Its definitely seems a powerful tool and stuff is gradually getting sorted out. Things have been getting a bit weird and confusing though. I made a lot of notes on the process so I will just cover the main parts that have been on my mind.
Early on when trying to listen to certain parts’ desires, one wanted to do singing and music. Which seemed like one of the easier things to participate with because that can be done anywhere even internally.
After trying to sort out parts a bit more I ended up observing some angry part which eventually became apologetic. When it began apologizing in earnest, which was some days later I noticed I too was being observed by a higher authority. I saw I had failed in my responsibilities to keep things in order internally in mirror to the part I had been observing and this made me also feel rather sorrowful and apologetic appreciating I had made the same mistakes in a different manner.
I understood that my peculiar fear I had of being observed by people I knew that were deceased was actually a fear of being observed by some higher self. Visually I received an image of an old man in a white suit, sitting on a bench feeding ducks. I agreed to open up and stop shutting it out and trying to hide from it, when I did, I noticed the musical part was in fact part of one of the
higher centers (or at least had that impression).

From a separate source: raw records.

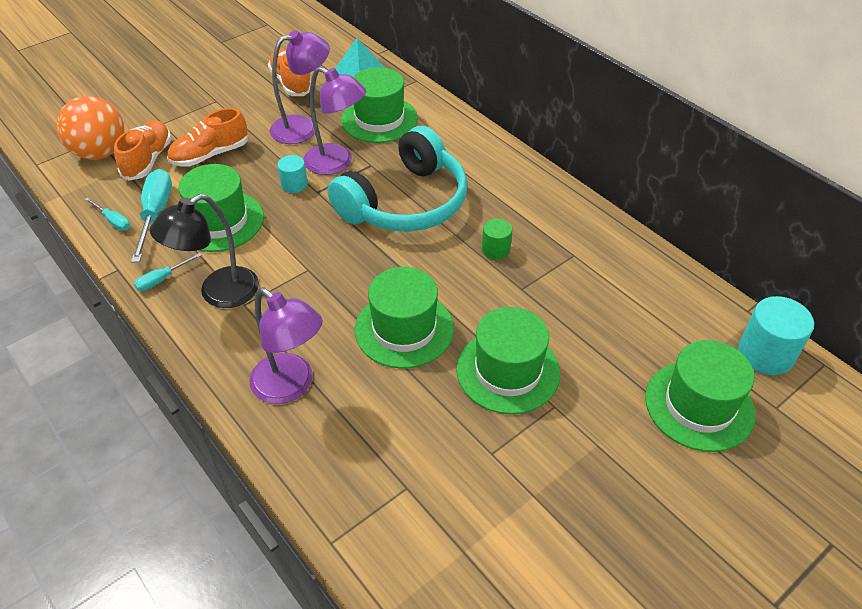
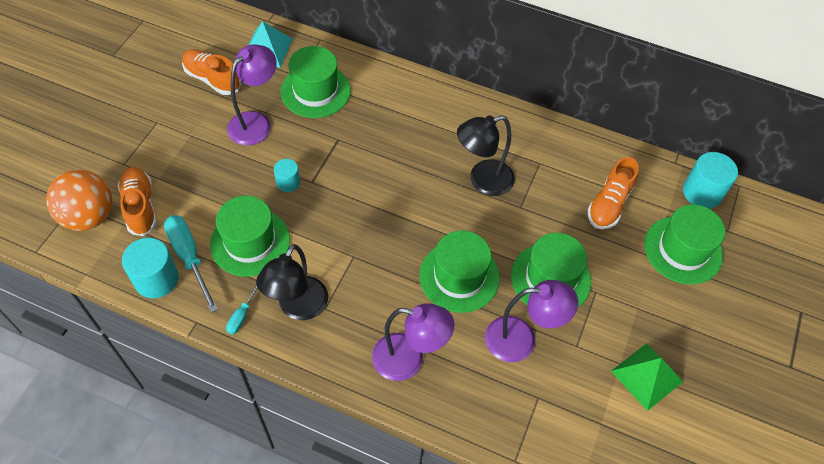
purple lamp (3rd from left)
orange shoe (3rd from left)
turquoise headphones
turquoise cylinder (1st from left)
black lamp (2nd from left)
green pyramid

I guess I am struggling to process it all given so much of this is all intuition and mental imagery and feels more reliant on faith. The ‘higher self’ encounter only took place on the 18th and things seem to be moving rather fast since. I was not quite sure if I had a minds eye before but I definitely feel as if I have one now. Like the barrier from Laura’s protection meditation I can see it’s there if I look for it or at least a representation not with my real eyes but its instant like looking rather than thinking.
It’s all rather sudden maybe because I was previously blocking influences in some manner and now stopped doing so suddenly or at least increased the flow.
I get the sense I haven’t kept up enough with reading homework and am going over Paul again and looking at Gurdjieff’s stuff,
Cass wiki terminology and checking over the
recommended reading (suggestions or relevant extracts are welcome).
I am wondering whether so much of the literary information is written in allegory and symbolism because it would be difficult to explain things directly without sounding mad.